Was dürfen Algorithmen und was nicht? Welche Qualitätsstandards müssen sie erfüllen? Zu welchen Zwecken dürfen sie eingesetzt werden? Wichtige Fragen, zu denen es bisher keine Einigung gibt. Eine Vielzahl internationaler Organisationen versucht, sie durch die Formulierung von Gütekriterien für Algorithmen zu beantworten und so eine Grundlage für einen ethischeren Einsatz algorithmischer Systeme zu schaffen. In unserem Arbeitspapier „Gütekriterien für algorithmische Prozesse“ werden drei Vorschläge genauer in den Blick genommen und hinsichtlich ihrer Stärken und Schwächen analysiert.
Der Einfluss von Algorithmen auf das gesellschaftliche und soziale Leben ist nicht mehr zu verleugnen: Sie sammeln, sortieren, gewichten und analysieren unsere Daten und bereiten so Entscheidungen vor, die für das Individuum von weitreichender Bedeutung sein können. Diese Wirkungsmacht gilt es richtig einzusetzen; ein vielversprechender Ansatz ist die Formulierung von Qualitätsstandards für gesellschaftlich relevante Algorithmen.
Technik entsteht nicht in einem Vakuum. An der Gestaltung algorithmischer Systeme ist eine Vielzahl an Akteur:innen beteiligt: Auftraggeber:innen, Programmierer:innen, Implementierer:innen, um nur einige zu nennen. Die Heterogenität der Akteur:innen und das Überlappen verschiedener Berufsfelder erschwert das Herausbilden einer eindeutigen Professionsethik.
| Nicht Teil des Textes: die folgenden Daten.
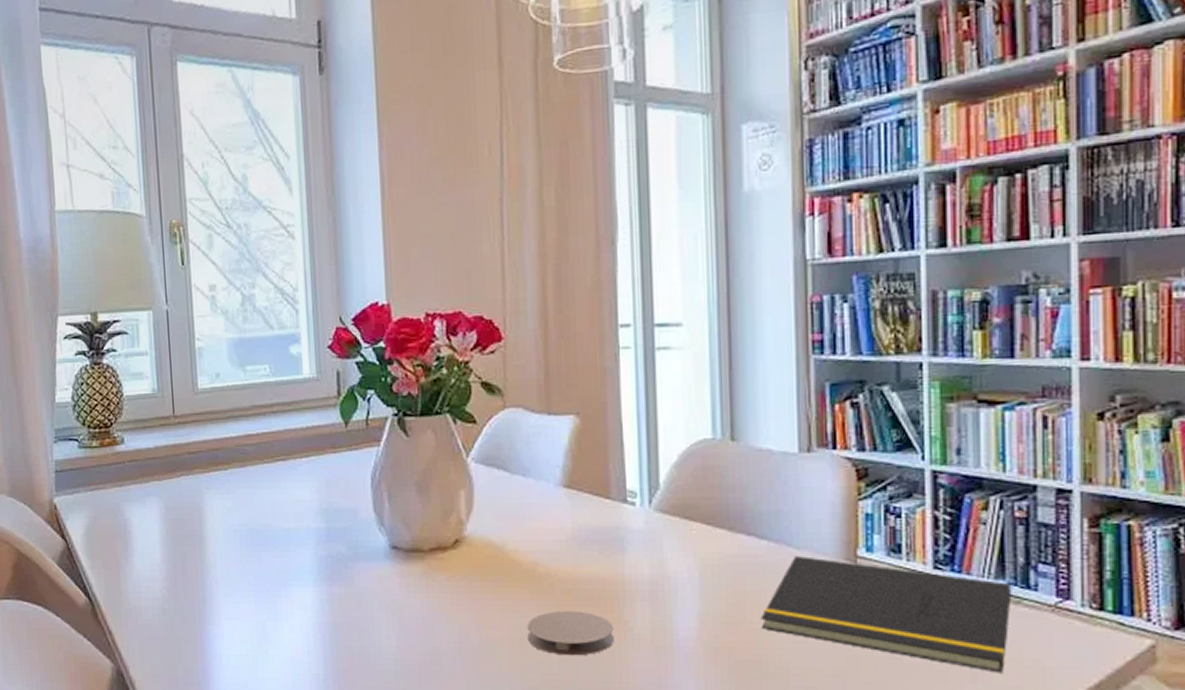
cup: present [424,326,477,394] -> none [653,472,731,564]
Eine Reihe internationaler Organisationen hat sich dieser Problematik angenommen und stattdessen Qualitätskriterien an den Prozess selbst – die Gestaltung von Algorithmen – formuliert. Es ist jedoch zu beobachten, dass viele dieser Gütekriterienkataloge scheinbar lose nebeneinanderstehen. Es werden neue Dokumente erarbeitet, ohne aus vorherigen Ansätzen zu lernen, und mögliche Synergieeffekte bleiben so ungenutzt.
Drei Gütekriterienkataloge unter der Lupe
In unserem Arbeitspapier werden drei aktuelle Gütekriterienkataloge einer Analyse unterzogen, um deren Stärken und Schwächen herauszuarbeiten. Die Vorschläge sind die “Principles for Accountable Algorithms and a Social Impact Statement for Algorithms” der FAT/ML-Konferenz, die “Asilomar AI Principles” des Future of Life Institute sowie die “Principles for Algorithmic Transparency and Accountability” des ACM US Public Policy Council.
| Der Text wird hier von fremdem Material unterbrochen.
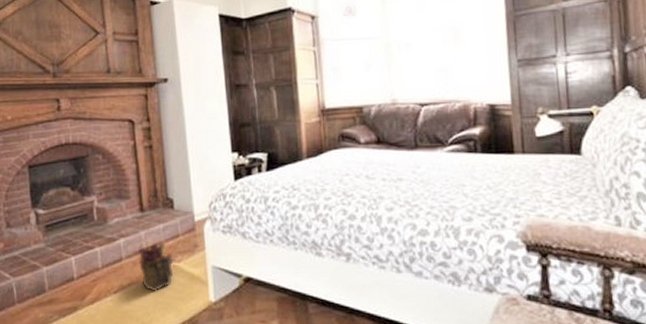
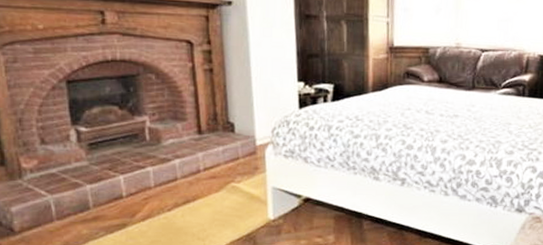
potted plant: present [138,241,174,292] -> none [195,163,232,210]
Von der Sinnhaftigkeit einzelner Kriterien über (versteckte) Grundannahmen bis hin zu sprachlichen und formellen Aspekten nimmt unser Arbeitspapier eine Vielzahl von Charakteristiken der Gütekriterienkataloge in den Blick und vergleicht disparate Ansätze miteinander. Abschließend bieten wir eine Zusammenfassung übertragbarer Stärken und auszugleichender Schwächen der Gütekriterienkataloge. Wir möchten auf diese Weise nicht nur den Diskurs zusammenführen, sondern auch eine konkrete Orientierung für die weitere Arbeit in diesem Feld liefern.
Sinnvolle inhaltliche Forderungen – zu wenig Ethik und Implementierungsfragen
Die wesentlichen Erkenntnisse sind in der untenstehenden Abbildung dargestellt (siehe Abb. 1). Es wird deutlich, dass wichtige Aspekte bereits in viele der Kataloge Eingang gefunden haben – beispielsweise eine Sensibilität für Arbeitsschritte, die der Programmierung vorausgehen oder nachgelagert sind. Auch ein großer Adressat:innenenkreis, der der Heterogenität der Verantwortlichen Rechnung trägt, ist oft gegeben. Doch es gibt auch Verbesserungspotenzial. Kriterien, die auf ethische Fragen abzielen, sind selten zu finden, ebenso ein Rekurs auf die Rolle der Politik. Verbote gegen bestimmte Einsätze von Algorithmen sowie Angaben zur praktischen Implementierung des jeweiligen Kataloges fehlen in den analysierten Dokumenten vollständig. Genau dort müssen neue Projekte (wie auch unsere #algorules) ansetzen und aus Bestehendem lernen, um es weiterzuentwickeln.